All records below must be reproduced exactly, although any pictures they contain are to be omitted.

START Given entries

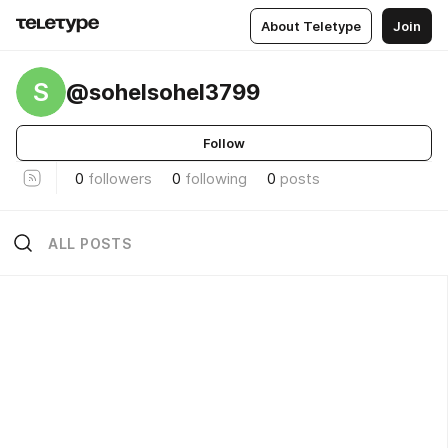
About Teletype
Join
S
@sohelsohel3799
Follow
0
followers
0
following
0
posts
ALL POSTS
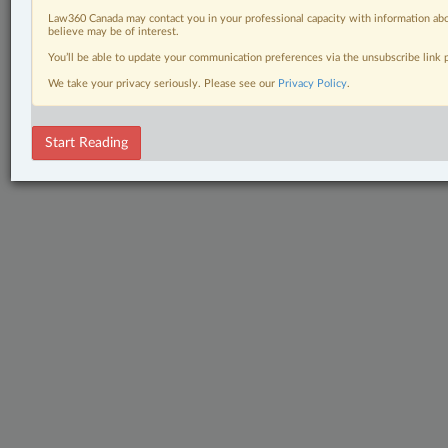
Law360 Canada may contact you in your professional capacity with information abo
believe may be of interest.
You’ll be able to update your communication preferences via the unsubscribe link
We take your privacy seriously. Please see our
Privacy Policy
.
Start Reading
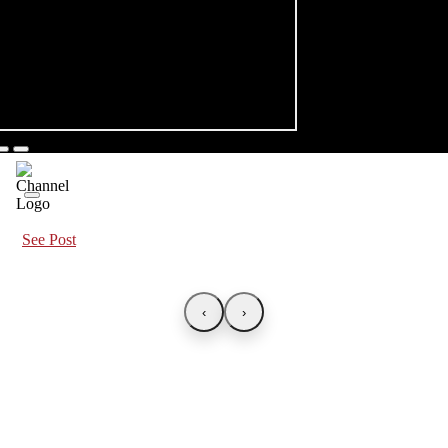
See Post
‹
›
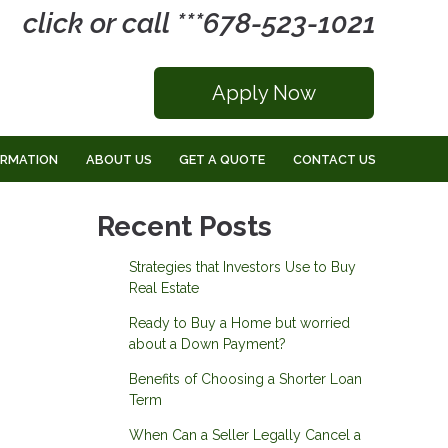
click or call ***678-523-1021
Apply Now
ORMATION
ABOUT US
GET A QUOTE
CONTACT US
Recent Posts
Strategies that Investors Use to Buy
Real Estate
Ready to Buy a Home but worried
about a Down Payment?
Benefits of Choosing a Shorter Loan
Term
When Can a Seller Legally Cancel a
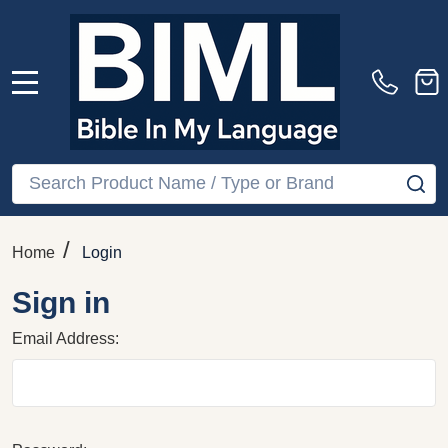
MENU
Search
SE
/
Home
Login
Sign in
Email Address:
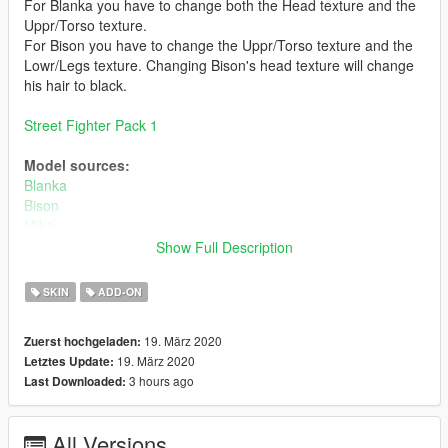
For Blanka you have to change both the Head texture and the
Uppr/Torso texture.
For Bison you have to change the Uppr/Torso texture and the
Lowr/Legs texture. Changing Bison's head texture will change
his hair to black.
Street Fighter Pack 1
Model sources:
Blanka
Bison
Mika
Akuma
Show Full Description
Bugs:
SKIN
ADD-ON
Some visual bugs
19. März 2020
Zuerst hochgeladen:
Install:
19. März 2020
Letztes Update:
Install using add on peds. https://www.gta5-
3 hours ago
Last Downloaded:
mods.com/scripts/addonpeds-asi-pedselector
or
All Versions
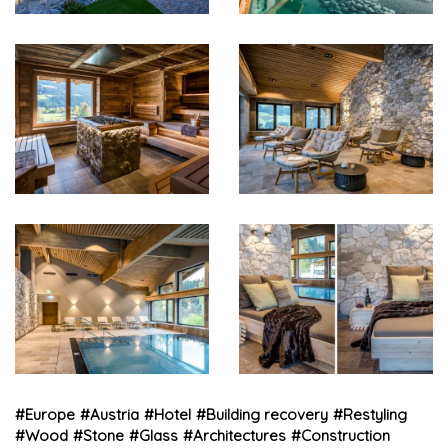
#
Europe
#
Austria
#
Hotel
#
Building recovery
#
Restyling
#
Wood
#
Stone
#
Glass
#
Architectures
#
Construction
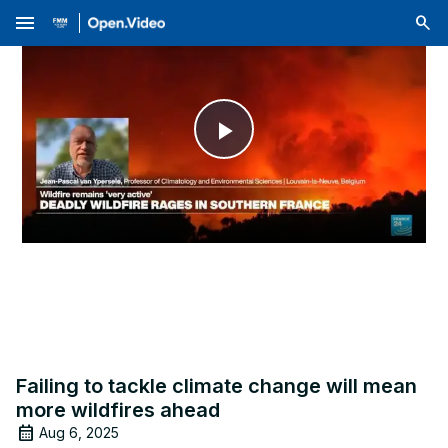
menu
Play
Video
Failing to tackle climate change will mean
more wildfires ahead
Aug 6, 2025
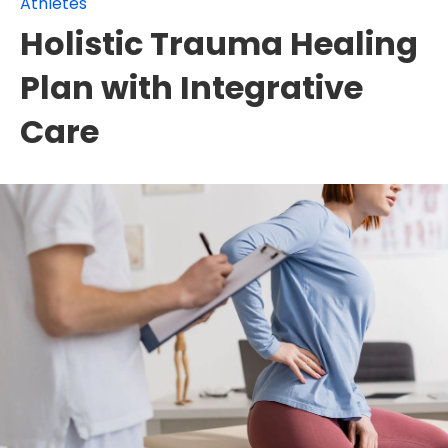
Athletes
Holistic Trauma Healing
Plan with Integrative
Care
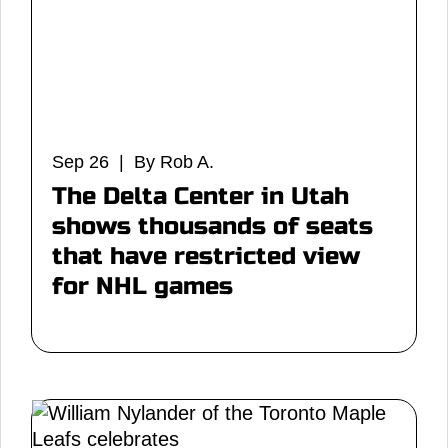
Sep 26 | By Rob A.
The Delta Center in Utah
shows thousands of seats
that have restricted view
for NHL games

END Given entries

Solution to the problem.
About Teletype
Join
S
@sohelsohel3799
Follow
0
followers
0
following
0
posts
ALL POSTS
Law360 Canada may contact you in your professional capacity with information abo
believe may be of interest.
You’ll be able to update your communication preferences via the unsubscribe link
We take your privacy seriously. Please see our
Privacy Policy
.
Start Reading
See Post
‹
›
click or call ***678-523-1021
Apply Now
ORMATION
ABOUT US
GET A QUOTE
CONTACT US
Recent Posts
Strategies that Investors Use to Buy
Real Estate
Ready to Buy a Home but worried
about a Down Payment?
Benefits of Choosing a Shorter Loan
Term
When Can a Seller Legally Cancel a
MENU
Search
SE
/
Home
Login
Sign in
Email Address:
For Blanka you have to change both the Head texture and the
Uppr/Torso texture.
For Bison you have to change the Uppr/Torso texture and the
Lowr/Legs texture. Changing Bison's head texture will change
his hair to black.
Street Fighter Pack 1
Model sources:
Blanka
Bison
Mika
Akuma
Show Full Description
Bugs:
SKIN
ADD-ON
Some visual bugs
19. März 2020
Zuerst hochgeladen:
Install:
19. März 2020
Letztes Update:
Install using add on peds. https://www.gta5-
3 hours ago
Last Downloaded:
mods.com/scripts/addonpeds-asi-pedselector
or
All Versions
#
Europe
#
Austria
#
Hotel
#
Building recovery
#
Restyling
#
Wood
#
Stone
#
Glass
#
Architectures
#
Construction
menu
Play
Video
Failing to tackle climate change will mean
more wildfires ahead
Aug 6, 2025
Athletes
Holistic Trauma Healing
Plan with Integrative
Care
Sep 26 | By Rob A.
The Delta Center in Utah
shows thousands of seats
that have restricted view
for NHL games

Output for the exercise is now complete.